Community First
Innovative Texas micro-village rents houses to homeless for $210 a month
This week marked the groundbreaking of an innovative concept that provides affordable, sustainable housing for chronically homeless Central Texans. Community First is a 27-acre, master-planned project in East Austin that includes a mix of housing options, including 100 lots for RVs, 125 micro-homes and canvas-sided cottages or platform tents, and 12 tepee sites.
Alan Graham, president and CEO of Mobile Loaves & Fishes, the social outreach ministry behind the effort, noted that the project is a culmination of 10 years of hard work.
Community First provides affordable, sustainable housing for chronically homeless Central Texans.
The micro-homes, ranging from 144 to 180 square feet, will rent for $210 per month. They have electricity, and they are designed for natural cooling with airflow to minimize power use. The 12-by-12-foot canvas cottages are built on a deck and have a wall socket and ceiling light; those will rent for $180 per month.
Both have covered front porches, and residents will have use of outdoor kitchens, private bathrooms, and shower and laundry facilities located on the property.
A large community garden, bee hives and chicken operations are already up and running on the site. Dozens of chickens occupy a large indoor coop made of mostly repurposed materials — old drawers as laying boxes, for example — and an even larger, shaded outdoor yard.
Eight long garden rows and more than a dozen raised beds are full of a variety of vegetables and herbs, helped along by a movable rabbit hutch. Vegetables and eggs are used on MLF food trucks, which serve daily meals on the streets.
The property also has a workshop equipped with tools for woodworking and other micro-enterprises, a near-life-sized chess board, and several outdoor gathering places. Plans include a memorial garden and columbarium, aquaponics fish operation, medical facility offering physical and mental health screenings and support services, and walking trails.
There also will be an outdoor theater designed by the Alamo Drafthouse and a bed-and-breakfast featuring vintage Airstreams and 26-foot diameter tepees. The B&B will facilitate community involvement with residents and provide residents with jobs in hospitality, food service, housekeeping and maintenance.
Visitors to Austin events such as ACL and SXSW can book the planned onsite B&B. That income will be plowed back into the project.
Graham notes that visitors to Austin events such as ACL Fest and SXSW will be welcome to book the facilities, with income plowed back into the project.
Community First, a long-time dream of Graham’s, had several false starts when would-be neighbors shot down prospective locations.
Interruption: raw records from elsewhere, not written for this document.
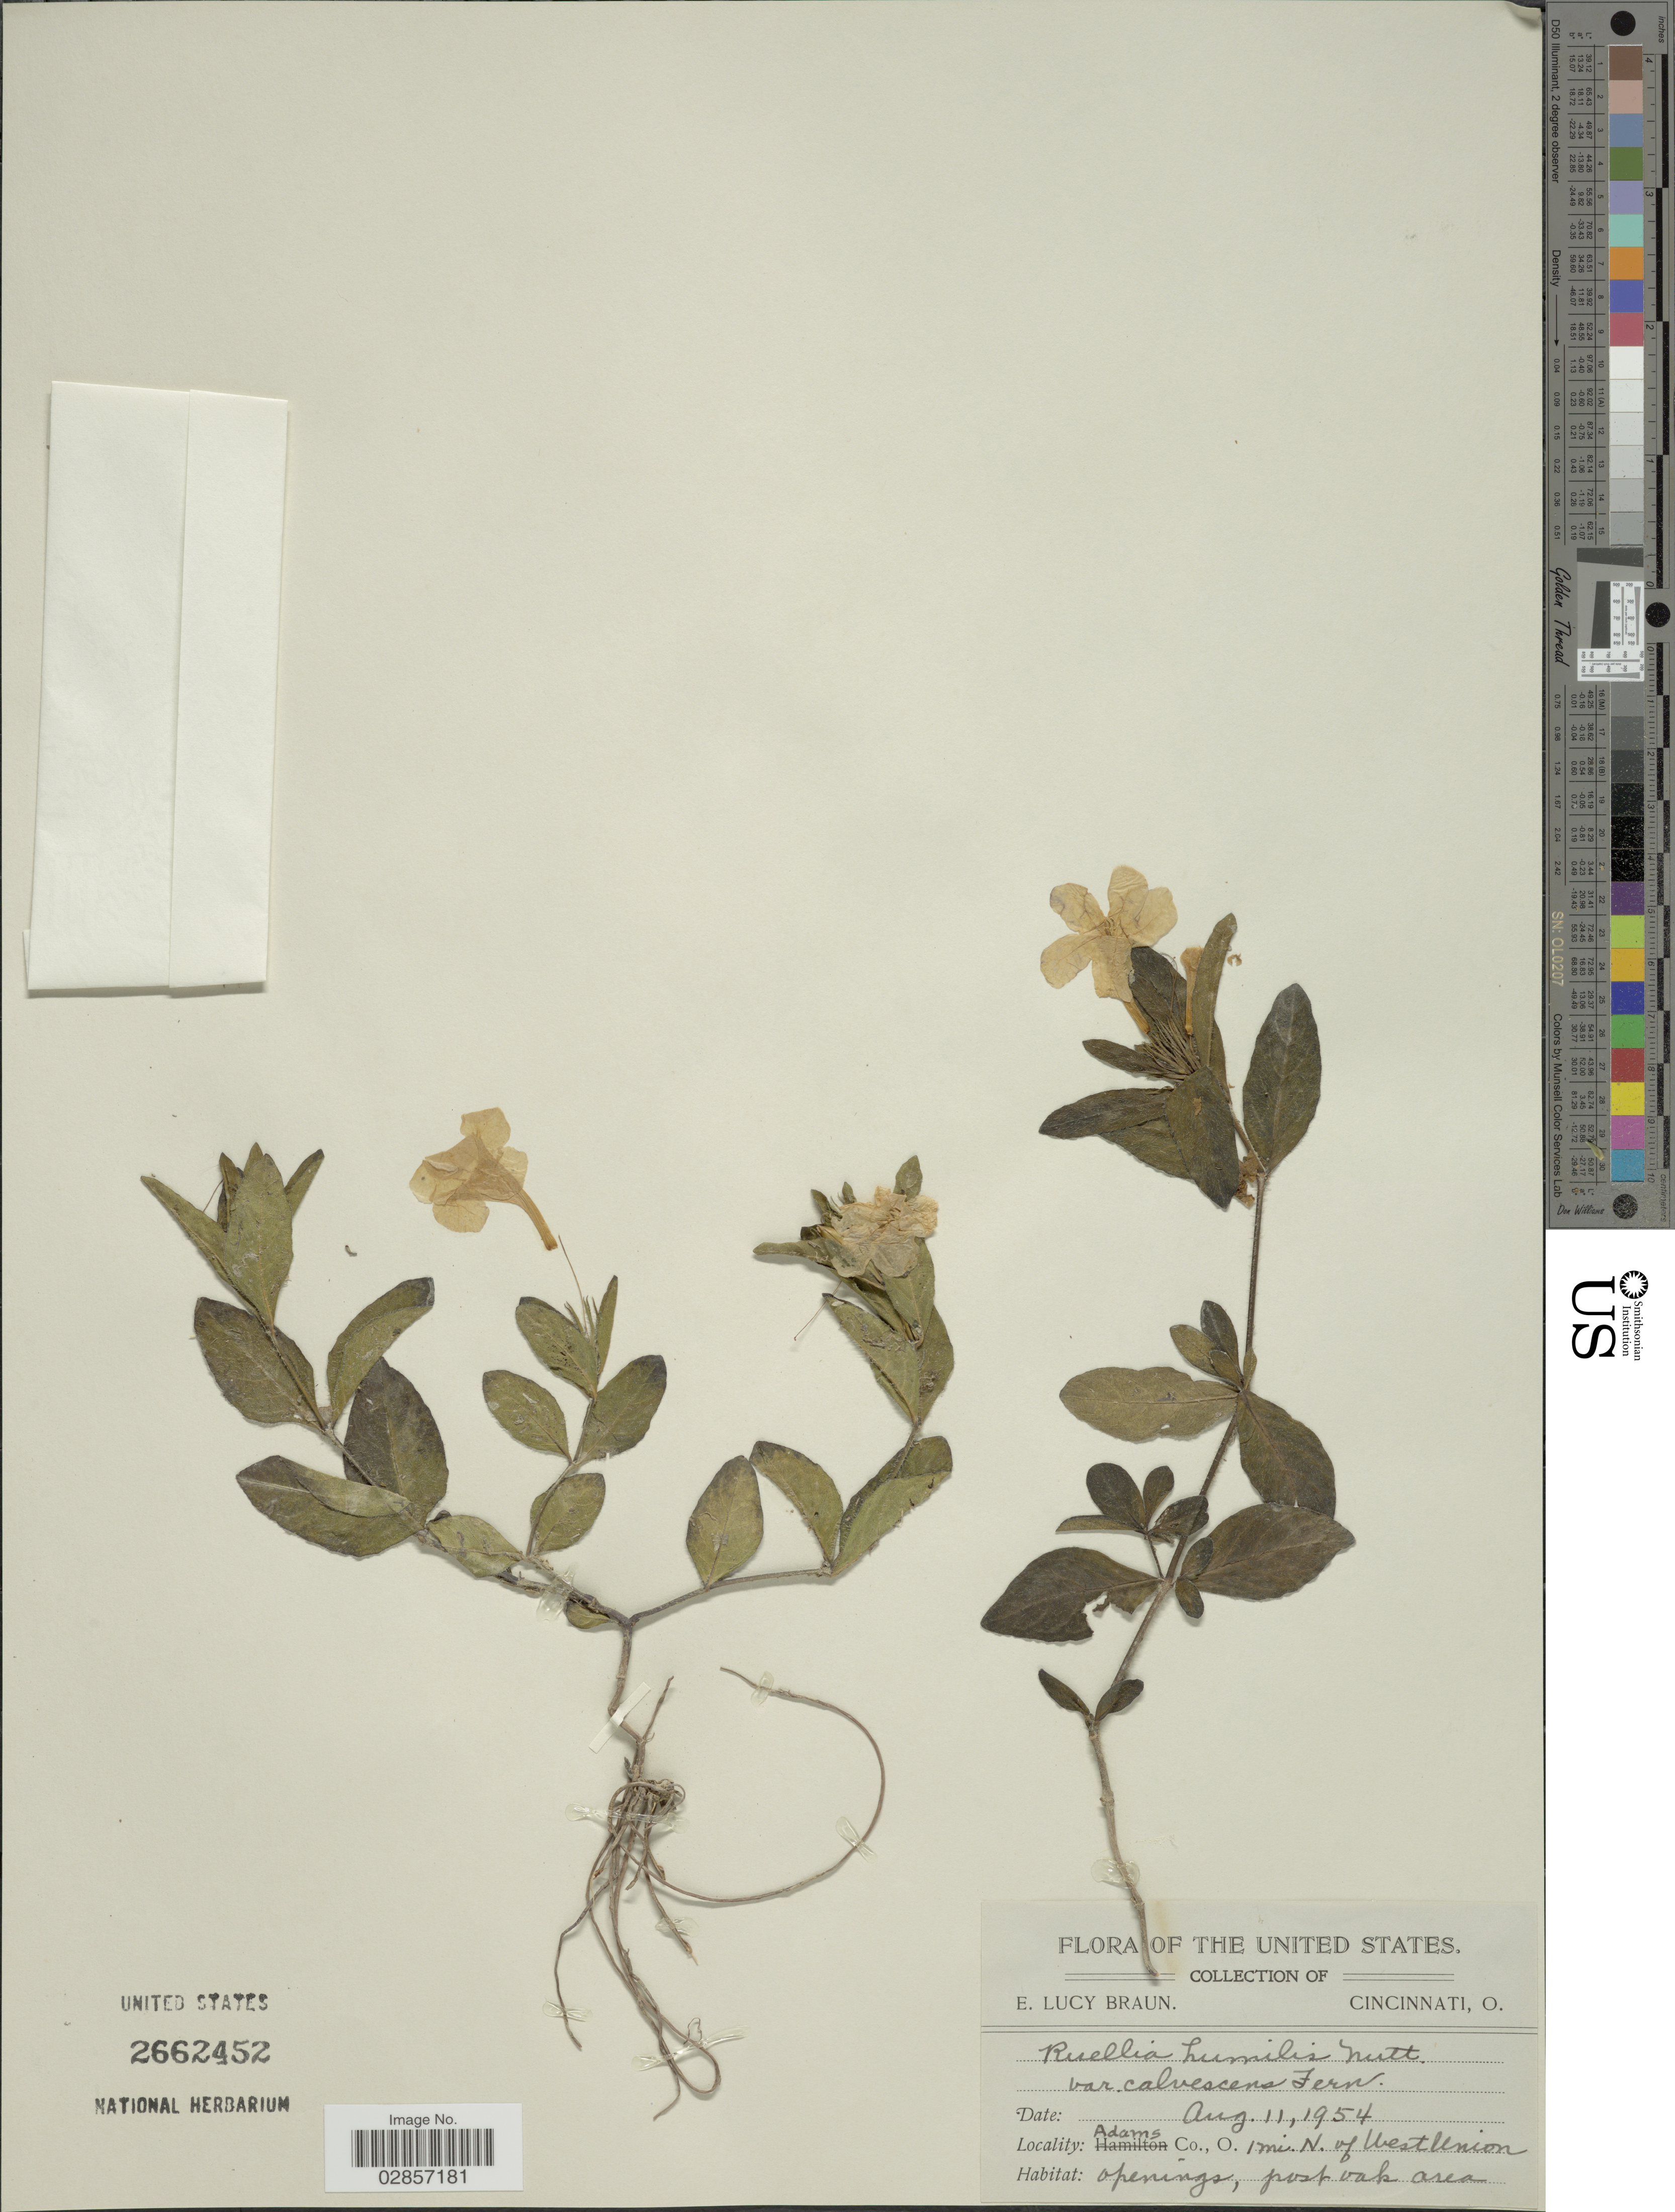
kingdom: Plantae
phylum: Tracheophyta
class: Magnoliopsida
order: Lamiales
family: Acanthaceae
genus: Ruellia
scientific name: Ruellia humilis var. calvescens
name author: Fernald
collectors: E. L. Braun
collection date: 1954-08-11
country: United States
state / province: Ohio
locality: Adams Co., O., 1 mi. N. of West Union, post oak area.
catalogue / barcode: US 2662452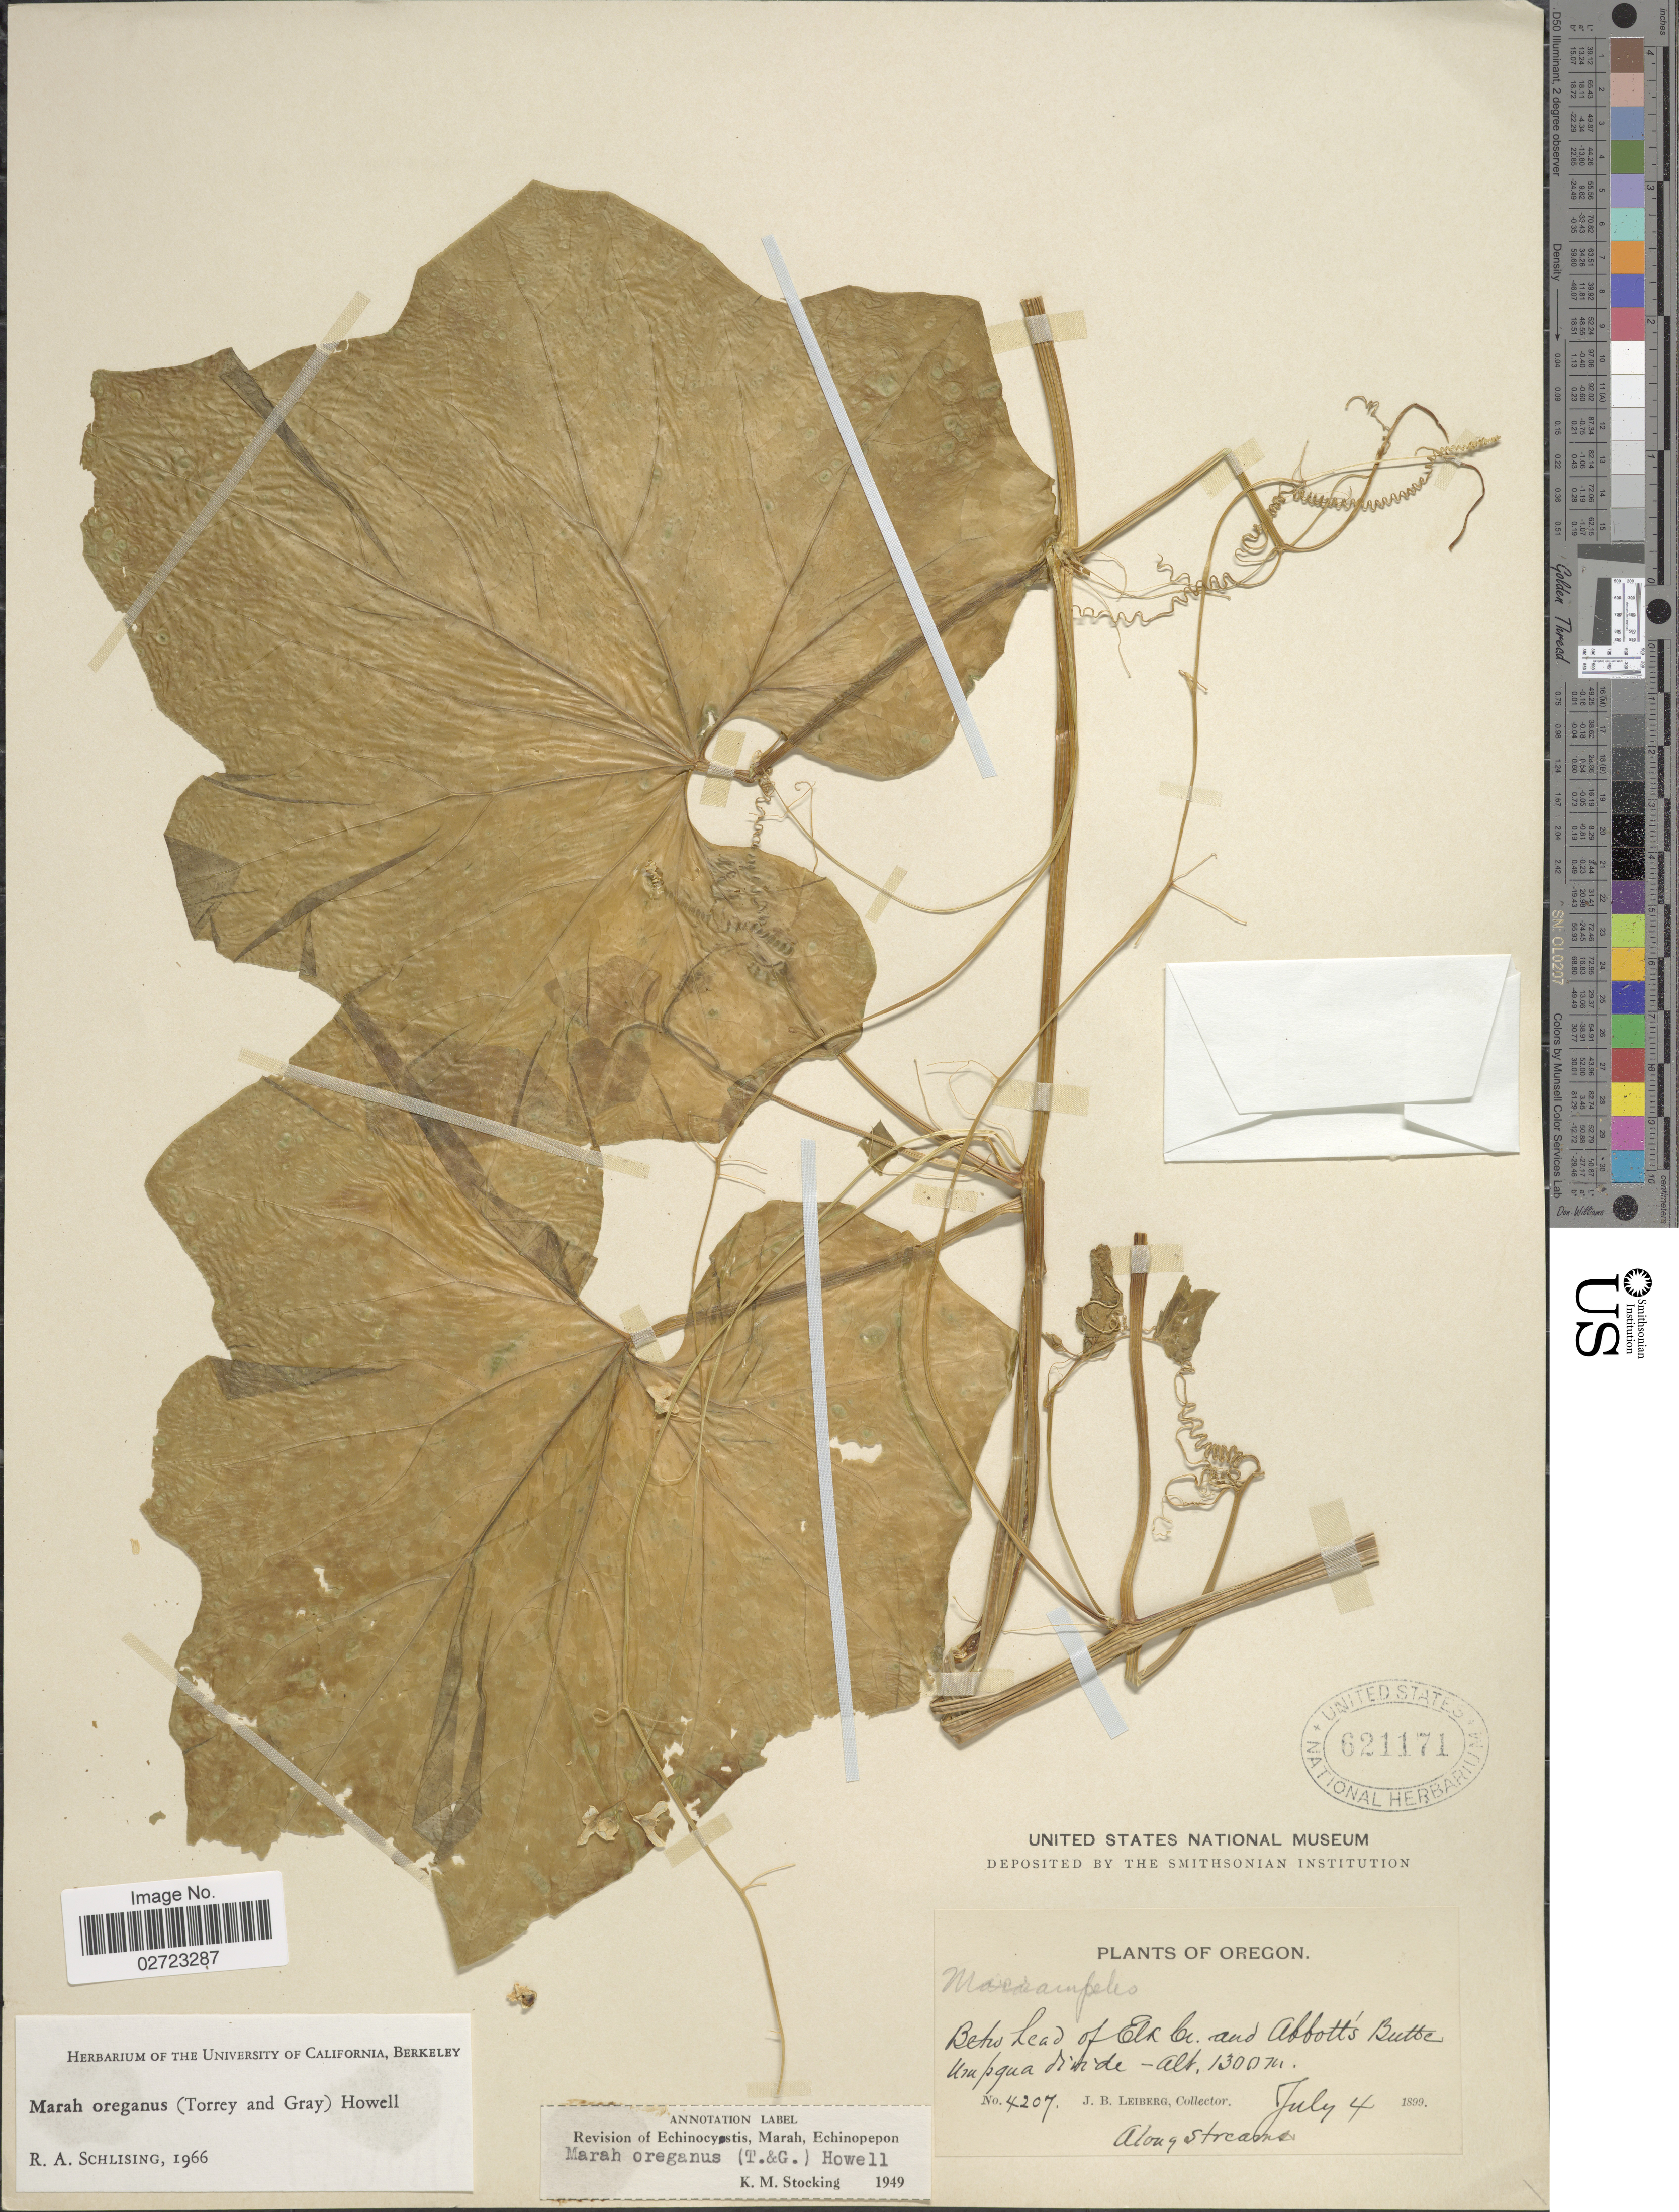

Those who work with the chronically homeless say it is critical to address basic needs such as housing before trying to solve problems such as mental illness, health issues and substance abuse.
Graham explains, for example, that it is nearly impossible for those living on the streets to get jobs without an address or a place to clean up for an interview. The project aims to address the root causes of chronic homelessness.
“The primary cause of homelessness is a catastrophic loss of family,” Graham told the groundbreaking crowd. The village fills much of that lost need by creating a community.
Austin has about 6,000 people living on the streets, nearly 1,000 of them disabled, consuming as much as $40 million in services each year. MLF has helped 99 of them into permanent homes, with 87 percent successfully remaining off the street.
MLF is currently taking applications for future residents of Community First. In six months, it plans to start moving people in at a slow and steady pace.
The groundbreaking event also served to launch the final phase of fundraising for Community First. With $7 million in funding secured for the infrastructure, a 12-month campaign will raise an additional $5 million needed for the housing units.